## TASK ITEM
Give back each entry verbatim.

## DATA TO PROCESS
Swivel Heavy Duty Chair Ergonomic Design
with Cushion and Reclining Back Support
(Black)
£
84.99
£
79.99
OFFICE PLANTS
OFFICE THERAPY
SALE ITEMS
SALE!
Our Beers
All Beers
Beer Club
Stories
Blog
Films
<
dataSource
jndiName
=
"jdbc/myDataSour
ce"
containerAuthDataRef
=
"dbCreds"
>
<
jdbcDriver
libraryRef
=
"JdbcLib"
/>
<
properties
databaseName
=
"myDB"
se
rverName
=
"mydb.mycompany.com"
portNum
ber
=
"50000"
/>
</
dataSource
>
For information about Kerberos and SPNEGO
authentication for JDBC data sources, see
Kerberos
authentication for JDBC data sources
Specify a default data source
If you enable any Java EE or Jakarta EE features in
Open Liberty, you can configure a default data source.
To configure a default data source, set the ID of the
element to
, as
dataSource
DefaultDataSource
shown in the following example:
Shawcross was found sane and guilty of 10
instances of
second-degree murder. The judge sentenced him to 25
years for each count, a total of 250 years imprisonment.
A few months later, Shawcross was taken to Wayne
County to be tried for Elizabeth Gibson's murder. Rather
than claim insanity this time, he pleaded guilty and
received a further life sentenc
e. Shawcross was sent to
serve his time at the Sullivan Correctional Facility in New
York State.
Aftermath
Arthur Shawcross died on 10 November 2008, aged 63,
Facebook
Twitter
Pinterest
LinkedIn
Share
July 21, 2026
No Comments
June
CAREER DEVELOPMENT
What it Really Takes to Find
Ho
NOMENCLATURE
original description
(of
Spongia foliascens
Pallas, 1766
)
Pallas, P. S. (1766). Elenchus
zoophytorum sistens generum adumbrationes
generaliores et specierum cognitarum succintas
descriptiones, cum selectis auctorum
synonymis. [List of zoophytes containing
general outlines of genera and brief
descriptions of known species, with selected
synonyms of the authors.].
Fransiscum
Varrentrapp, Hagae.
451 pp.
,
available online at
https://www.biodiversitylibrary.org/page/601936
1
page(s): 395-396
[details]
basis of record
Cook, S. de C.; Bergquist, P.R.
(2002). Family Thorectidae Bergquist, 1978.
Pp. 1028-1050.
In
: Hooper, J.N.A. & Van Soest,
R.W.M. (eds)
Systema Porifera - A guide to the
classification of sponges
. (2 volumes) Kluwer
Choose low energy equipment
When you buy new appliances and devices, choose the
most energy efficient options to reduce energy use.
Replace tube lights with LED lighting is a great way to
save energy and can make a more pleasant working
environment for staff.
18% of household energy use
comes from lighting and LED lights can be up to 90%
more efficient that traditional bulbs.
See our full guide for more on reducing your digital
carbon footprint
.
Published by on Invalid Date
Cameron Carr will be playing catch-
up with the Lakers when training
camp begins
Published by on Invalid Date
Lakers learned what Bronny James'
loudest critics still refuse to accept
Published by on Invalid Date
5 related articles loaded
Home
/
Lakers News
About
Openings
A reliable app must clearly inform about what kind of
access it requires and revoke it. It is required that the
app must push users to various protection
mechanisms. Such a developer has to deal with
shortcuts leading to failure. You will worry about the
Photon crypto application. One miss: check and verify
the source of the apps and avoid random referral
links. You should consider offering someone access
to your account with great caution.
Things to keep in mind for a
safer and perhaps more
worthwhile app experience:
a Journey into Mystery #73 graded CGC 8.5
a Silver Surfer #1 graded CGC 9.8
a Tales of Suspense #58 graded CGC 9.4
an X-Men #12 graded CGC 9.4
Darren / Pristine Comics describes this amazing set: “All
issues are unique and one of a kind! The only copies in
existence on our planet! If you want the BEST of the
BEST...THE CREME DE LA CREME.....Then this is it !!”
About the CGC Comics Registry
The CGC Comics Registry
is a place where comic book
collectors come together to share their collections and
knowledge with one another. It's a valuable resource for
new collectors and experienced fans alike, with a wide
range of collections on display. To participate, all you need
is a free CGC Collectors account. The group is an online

## SOLVED EXERCISE
Swivel Heavy Duty Chair Ergonomic Design
with Cushion and Reclining Back Support
(Black)
£
84.99
£
79.99
OFFICE PLANTS
OFFICE THERAPY
SALE ITEMS
SALE!
Our Beers
All Beers
Beer Club
Stories
Blog
Films
<
dataSource
jndiName
=
"jdbc/myDataSour
ce"
containerAuthDataRef
=
"dbCreds"
>
<
jdbcDriver
libraryRef
=
"JdbcLib"
/>
<
properties
databaseName
=
"myDB"
se
rverName
=
"mydb.mycompany.com"
portNum
ber
=
"50000"
/>
</
dataSource
>
For information about Kerberos and SPNEGO
authentication for JDBC data sources, see
Kerberos
authentication for JDBC data sources
Specify a default data source
If you enable any Java EE or Jakarta EE features in
Open Liberty, you can configure a default data source.
To configure a default data source, set the ID of the
element to
, as
dataSource
DefaultDataSource
shown in the following example:
Shawcross was found sane and guilty of 10
instances of
second-degree murder. The judge sentenced him to 25
years for each count, a total of 250 years imprisonment.
A few months later, Shawcross was taken to Wayne
County to be tried for Elizabeth Gibson's murder. Rather
than claim insanity this time, he pleaded guilty and
received a further life sentenc
e. Shawcross was sent to
serve his time at the Sullivan Correctional Facility in New
York State.
Aftermath
Arthur Shawcross died on 10 November 2008, aged 63,
Facebook
Twitter
Pinterest
LinkedIn
Share
July 21, 2026
No Comments
June
CAREER DEVELOPMENT
What it Really Takes to Find
Ho
NOMENCLATURE
original description
(of
Spongia foliascens
Pallas, 1766
)
Pallas, P. S. (1766). Elenchus
zoophytorum sistens generum adumbrationes
generaliores et specierum cognitarum succintas
descriptiones, cum selectis auctorum
synonymis. [List of zoophytes containing
general outlines of genera and brief
descriptions of known species, with selected
synonyms of the authors.].
Fransiscum
Varrentrapp, Hagae.
451 pp.
,
available online at
https://www.biodiversitylibrary.org/page/601936
1
page(s): 395-396
[details]
basis of record
Cook, S. de C.; Bergquist, P.R.
(2002). Family Thorectidae Bergquist, 1978.
Pp. 1028-1050.
In
: Hooper, J.N.A. & Van Soest,
R.W.M. (eds)
Systema Porifera - A guide to the
classification of sponges
. (2 volumes) Kluwer
Choose low energy equipment
When you buy new appliances and devices, choose the
most energy efficient options to reduce energy use.
Replace tube lights with LED lighting is a great way to
save energy and can make a more pleasant working
environment for staff.
18% of household energy use
comes from lighting and LED lights can be up to 90%
more efficient that traditional bulbs.
See our full guide for more on reducing your digital
carbon footprint
.
Published by on Invalid Date
Cameron Carr will be playing catch-
up with the Lakers when training
camp begins
Published by on Invalid Date
Lakers learned what Bronny James'
loudest critics still refuse to accept
Published by on Invalid Date
5 related articles loaded
Home
/
Lakers News
About
Openings
A reliable app must clearly inform about what kind of
access it requires and revoke it. It is required that the
app must push users to various protection
mechanisms. Such a developer has to deal with
shortcuts leading to failure. You will worry about the
Photon crypto application. One miss: check and verify
the source of the apps and avoid random referral
links. You should consider offering someone access
to your account with great caution.
Things to keep in mind for a
safer and perhaps more
worthwhile app experience:
a Journey into Mystery #73 graded CGC 8.5
a Silver Surfer #1 graded CGC 9.8
a Tales of Suspense #58 graded CGC 9.4
an X-Men #12 graded CGC 9.4
Darren / Pristine Comics describes this amazing set: “All
issues are unique and one of a kind! The only copies in
existence on our planet! If you want the BEST of the
BEST...THE CREME DE LA CREME.....Then this is it !!”
About the CGC Comics Registry
The CGC Comics Registry
is a place where comic book
collectors come together to share their collections and
knowledge with one another. It's a valuable resource for
new collectors and experienced fans alike, with a wide
range of collections on display. To participate, all you need
is a free CGC Collectors account. The group is an online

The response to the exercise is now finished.